= Anton Blok =

Dutch anthropologist (1935–2024)

Anton Blok (15 February 1935 – 24 June 2024) was a Dutch anthropologist, famous for studying the Mafia in Sicily in 1960s. Anton Blok was a visiting associate professor at the University of Michigan (1972–73) and the University of California, Berkeley in 1988. From 1973 until 1986, he served as full professor of cultural anthropology at Radboud University, Nijmegen. He then accepted a chair at the University of Amsterdam, where he remained until his retirement. For that occasion, thirty of his international colleagues and former students contributed essays in his honor, an edited volume titled as Miniature Etnografiche (SUN, 2000).

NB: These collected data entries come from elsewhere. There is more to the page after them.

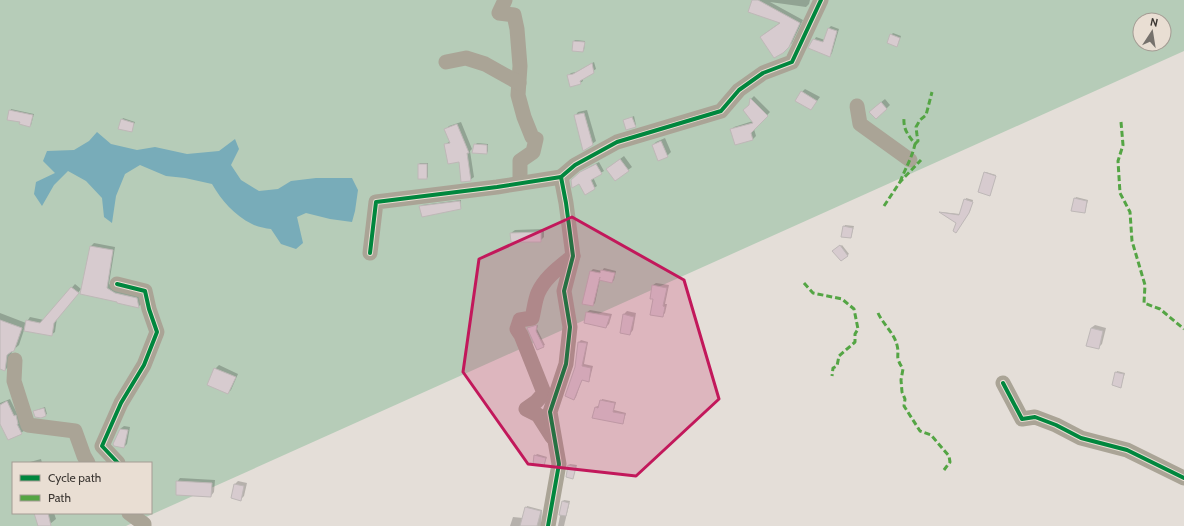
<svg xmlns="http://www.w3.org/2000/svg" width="1184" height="526" font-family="Cabin,sans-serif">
	<rect width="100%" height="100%" fill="#e4ded8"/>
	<path fill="#b6ccb8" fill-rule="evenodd" d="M0,0H1184V51L126,526H0ZM1140,20H1164V44H1140ZM13,463H151V513H13Z"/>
	<path fill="#78acb9" d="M97,132L111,144L137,150L155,147L187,154L219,151L235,139L239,149L231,165L241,180L259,191L278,189L291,181L316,178H352L358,190L355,211L352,222L330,219L306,213L297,217L303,243L296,249L281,244L271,229C265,228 258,227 252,224C234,215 222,201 212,184L185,178L166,176L140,165L125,174L116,196L112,223L104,217L102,198L86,181L68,171L54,185L42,206L34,194L36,182L55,173L43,161L47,151L74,150L89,141Z"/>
	<g fill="#0003">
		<polygon points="754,0 810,0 809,4 806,7 770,2 803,20 792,43 782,52 764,34 781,22"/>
		<polygon points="831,26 839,29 832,53 830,56 810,48 816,37 825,40 828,29"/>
		<polygon points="893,33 901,36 898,44 891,35"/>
		<polygon points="575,40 585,41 584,50 583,51 574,41"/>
		<polygon points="594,62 596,69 582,78 583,81 580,83 568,76 571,73 576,72"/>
		<polygon points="805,89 820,97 811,109 802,92"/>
		<polygon points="754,96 770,112 754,129 756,136 753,139 735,144 731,130 734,127 753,121 750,105 751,99"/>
		<polygon points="885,99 890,105 886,109 874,108"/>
		<polygon points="11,109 34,114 31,125 30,126 21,121 8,119"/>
		<polygon points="587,110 596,141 592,144 575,116 578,112"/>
		<polygon points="634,116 636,125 635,126 624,121"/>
		<polygon points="123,118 135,122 131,131 122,120"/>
		<polygon points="461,122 472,149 470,151 474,177 470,180 460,161 445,145 450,141 445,130 449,126"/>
		<polygon points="665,138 671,152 667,156 653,145 656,142"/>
		<polygon points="477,143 488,144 488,151 487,153 475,145"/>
		<polygon points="624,156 632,167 628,170 607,169"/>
		<polygon points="599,162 604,171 593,177 597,186 585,194 584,170"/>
		<polygon points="420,163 428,163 428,177 427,178 419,164"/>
		<polygon points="986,172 996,175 990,195 985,173"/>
		<polygon points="1076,197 1088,200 1085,212 1075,199"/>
		<polygon points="966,198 973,200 970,211 957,230 957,222 941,212 960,214"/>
		<polygon points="461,200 461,207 460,208 421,206 422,205"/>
		<polygon points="845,225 854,226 851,237 844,227"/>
		<polygon points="544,229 544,237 540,241 511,233 515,230"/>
		<polygon points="94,243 115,247 109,284 118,290 140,295 142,303 139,306 81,293 91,246"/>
		<polygon points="842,245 849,254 841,260 834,251"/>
		<polygon points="604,268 616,271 614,280 612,282 600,279 595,303 593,305 591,271 593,269 602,271"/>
		<polygon points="656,283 669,285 665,304 667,304 665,313 662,316 655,299 653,285"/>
		<polygon points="75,284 81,289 57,318 55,332 51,335 24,330 19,345 12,351 10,365 5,370 0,368 0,313 26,323 30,317 44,320"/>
		<polygon points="590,310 612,314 609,324 606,327 587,312"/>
		<polygon points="627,311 636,313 633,330 630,334 623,315"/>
		<polygon points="538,325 537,329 545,345 543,346 528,328"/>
		<polygon points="1095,325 1106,328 1102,344 1098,348 1091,328"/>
		<polygon points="581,340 588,342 584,364 593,366 590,378 588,380 582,379 576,397 574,399 576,367 579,342"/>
		<polygon points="219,365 238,374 231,390 228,393 215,369"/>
		<polygon points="1117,371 1125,373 1121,386 1113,384"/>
		<polygon points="10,399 25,430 21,433 0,421 0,403"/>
		<polygon points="602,399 616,402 614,410 626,413 623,423 595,408 597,406 600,407"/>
		<polygon points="45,407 47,414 45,415 34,411"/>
		<polygon points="124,426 130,427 127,444 124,447 120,429"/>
		<polygon points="537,454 547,457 543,465 535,456"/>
		<polygon points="41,459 42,463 28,463 30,462"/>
		<polygon points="570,464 577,465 573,478 569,465"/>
		<polygon points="180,478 215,480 214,492 211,496 177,482"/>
		<polygon points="238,481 247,483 244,496 241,499 235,484"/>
		<polygon points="564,500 570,501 564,526 558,526 563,501"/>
		<polygon points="527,506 542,510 541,526 510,526 513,517 523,518"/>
		<polygon points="35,513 54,513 56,519 50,524 39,526"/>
	</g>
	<g fill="#d7cbcf" stroke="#beb8b7">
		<polygon points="752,0 758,0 800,23 789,47 783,53 774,58 760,37 780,23 748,12"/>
		<polygon points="828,28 837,31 830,57 808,48 813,39 823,42"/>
		<polygon points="890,34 900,38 897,47 887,43"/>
		<polygon points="573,41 585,42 583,52 572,51"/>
		<polygon points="592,63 594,73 580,81 581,84 570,87 567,75 573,74"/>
		<polygon points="801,91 817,101 811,110 795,101"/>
		<polygon points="750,98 768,116 751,133 753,140 735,145 730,129 753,123 743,110 749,105"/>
		<polygon points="881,102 887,109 876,119 869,112"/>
		<polygon points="9,110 33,115 30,127 19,124 20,122 7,120"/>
		<polygon points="584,113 593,145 583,151 574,115"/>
		<polygon points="632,117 636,127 626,130 623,120"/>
		<polygon points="121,119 134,123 132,132 118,129"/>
		<polygon points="457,124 469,153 467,153 471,181 461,182 459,162 448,164 444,144 450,143 444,129"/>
		<polygon points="661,141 668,157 658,161 652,145"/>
		<polygon points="474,144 487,145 487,154 472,153"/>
		<polygon points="620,159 629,171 615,181 606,169"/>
		<rect x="418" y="164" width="9" height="15"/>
		<polygon points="596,164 602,174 591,180 595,189 585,195 579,184 572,188 571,180 580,172"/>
		<polygon points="984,172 996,176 990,196 978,192"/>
		<polygon points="1074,198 1087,201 1085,213 1071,211"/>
		<polygon points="964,199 973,202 969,213 956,233 953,231 956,223 939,212 959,215"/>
		<polygon points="460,201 461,209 422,217 419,206"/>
		<polygon points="843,226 853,228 851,238 841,237"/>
		<polygon points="541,232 541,242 511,242 510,233"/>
		<polygon points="840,245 848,256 841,261 832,251"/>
		<polygon points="90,246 113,250 107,288 115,293 137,298 139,308 117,303 117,302 80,294"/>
		<polygon points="601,270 615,273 612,283 599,280 600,277 593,306 582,304 590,271 600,273"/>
		<polygon points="652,285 667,288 663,306 665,307 663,317 650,315 653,299 650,299"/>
		<polygon points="71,287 79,293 54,323 52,336 24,331 26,320 40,323"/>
		<polygon points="586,312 610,316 606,328 584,323"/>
		<polygon points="623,314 634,317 630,335 620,333"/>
		<polygon points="0,320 22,328 14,351 11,352 7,355 5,371 0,369"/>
		<polygon points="537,325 536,331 544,347 537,350 527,328"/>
		<polygon points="1091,328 1103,331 1099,349 1086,346"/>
		<polygon points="578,342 587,343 582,366 591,368 589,382 582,380 574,400 565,396 575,367"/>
		<polygon points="214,368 236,377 228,394 207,385"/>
		<polygon points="1115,372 1124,374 1121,388 1112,385"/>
		<polygon points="600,400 615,403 613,412 625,414 623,424 592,418 595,407 598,408"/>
		<polygon points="7,401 14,416 16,415 18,424 17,424 22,434 8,440 0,424 0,405"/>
		<polygon points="44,408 46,416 41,418 35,417 33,411"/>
		<polygon points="120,429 128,430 124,448 114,446 113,444"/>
		<polygon points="534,455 546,458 544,466 533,464"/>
		<polygon points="568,465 576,467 573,479 566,477"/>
		<polygon points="176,481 212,483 211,497 176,495"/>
		<polygon points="234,484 244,486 241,501 231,498"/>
		<polygon points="562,501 569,503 566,516 559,515"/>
		<polygon points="525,507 541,511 537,526 520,526"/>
		<polygon points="34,513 48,513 51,526 38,526"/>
	</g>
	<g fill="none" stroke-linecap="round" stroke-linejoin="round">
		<g stroke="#aaa496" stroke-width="15">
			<polyline points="505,0 499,13 514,15 517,29 520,66 518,95 524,117 532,137 536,139 533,152 520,161 520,183"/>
			<polyline points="446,62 466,58 485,64 519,83"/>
			<polyline points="857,106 860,124 910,160"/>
			<polyline points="370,253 376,202 497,187 561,177"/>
			<polyline points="117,284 145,291 149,309 157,332 144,365 121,403 102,446 118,463"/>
			<polyline points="15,360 14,381 28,425 75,431 84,456 88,463"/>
			<polyline points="1003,383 1022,419 1035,417 1056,425 1081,438 1127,450 1184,478"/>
			<path d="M552,437L538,415L526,409L536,402L544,393L521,335L517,329L520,320L532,318C534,310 535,300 538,293C545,277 560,267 573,256"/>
			<polyline points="129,513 144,524 144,526"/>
			<polyline points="548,526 559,464 550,412 566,364 570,327 564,291 573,256 566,203 561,177 575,165 617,142 721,111 739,90 763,73 792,62 821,0"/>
		</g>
		<g stroke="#54a544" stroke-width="3" stroke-dasharray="6 3" stroke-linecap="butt">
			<polyline points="1121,122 1123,145 1118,161 1120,193 1130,212 1132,241 1145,285 1144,303 1160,309 1184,329"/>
			<polyline points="915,144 918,141 917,135 916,127 920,120 926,115 932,92"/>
			<path d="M900,182C905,169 912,158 915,144C909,136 903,130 904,118"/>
			<polyline points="884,206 900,182 921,160"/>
			<polyline points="804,283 813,293 842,299 854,309 858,329 855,334 855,342 839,356 837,366 833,368 832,376"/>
			<path d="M878,313C883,324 894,333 897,345C900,357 894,355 903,369L901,380L902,392L905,399L904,406L920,431L931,435L949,456L950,462L944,470"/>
		</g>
		<g stroke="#e9ded3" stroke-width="6">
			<g id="cycleway">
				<polyline points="370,253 376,202 497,187 561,177"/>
				<polyline points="117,284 145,291 149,309 157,332 144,365 121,403 102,446 118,463"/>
				<polyline points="1003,383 1022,419 1035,417 1056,425 1081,438 1127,450 1184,478"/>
				<polyline points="548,526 559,464 550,412 566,364 570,327 564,291 573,256 566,203 561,177 575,165 617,142 721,111 739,90 763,73 792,62 821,0"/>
			</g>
		</g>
		<use href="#cycleway" stroke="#00873e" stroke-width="4"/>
	</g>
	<path fill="#c2185b" fill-opacity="0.2" stroke="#c2185b" stroke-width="3" stroke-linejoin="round" d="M572,217L684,280L719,399L636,476L528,464L463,372L479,259Z"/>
	<rect x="12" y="462" width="140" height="52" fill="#e9ded3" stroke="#a39b93"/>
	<rect x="20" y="475" width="20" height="6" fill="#00873e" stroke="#a39b93"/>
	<text x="48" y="482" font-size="12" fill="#3b3632">Cycle path</text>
	<rect x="20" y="495" width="20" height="6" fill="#54a544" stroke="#a39b93"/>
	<text x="48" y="502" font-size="12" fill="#3b3632">Path</text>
	<g transform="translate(1152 32) rotate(12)"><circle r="19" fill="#e9ded3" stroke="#a39b93"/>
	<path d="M0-3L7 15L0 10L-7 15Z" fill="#76716c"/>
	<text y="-6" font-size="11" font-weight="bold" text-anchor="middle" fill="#3b3632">N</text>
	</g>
</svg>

Later a professor emeritus at U Amsterdam, Dr. Blok also spent one semester at Yale as a fellow. Blok died on 24 June 2024, at the age of 89.

==Select bibliography==
- The Mafia of a Sicilian Village, 1860-1960: A Study of Violent Peasant Entrepreneurs. Harper & Row, 1974. ISBN 0-631-19960-8
- De Bokkerijders: Roversbenden en geheime genootschappen in de Landen van Overmaas (1730–1774). Amsterdam: Prometheus, 1991.
- Honour and Violence. Cambridge: Polity, 2001. ISBN 0-7456-0449-8
- Anthropologische Perspektiven: Einführung, Kritik und Plädoyer. With Klaus Schomburg. Stuttgart: Klett-Cotta, 1995. ISBN 3-608-91725-X
- De Vernieuwers: De Zegeningen van Tegenslag in Wetenschap en Kunst, 1500–2000. Amsterdam: Prometheus, 2013.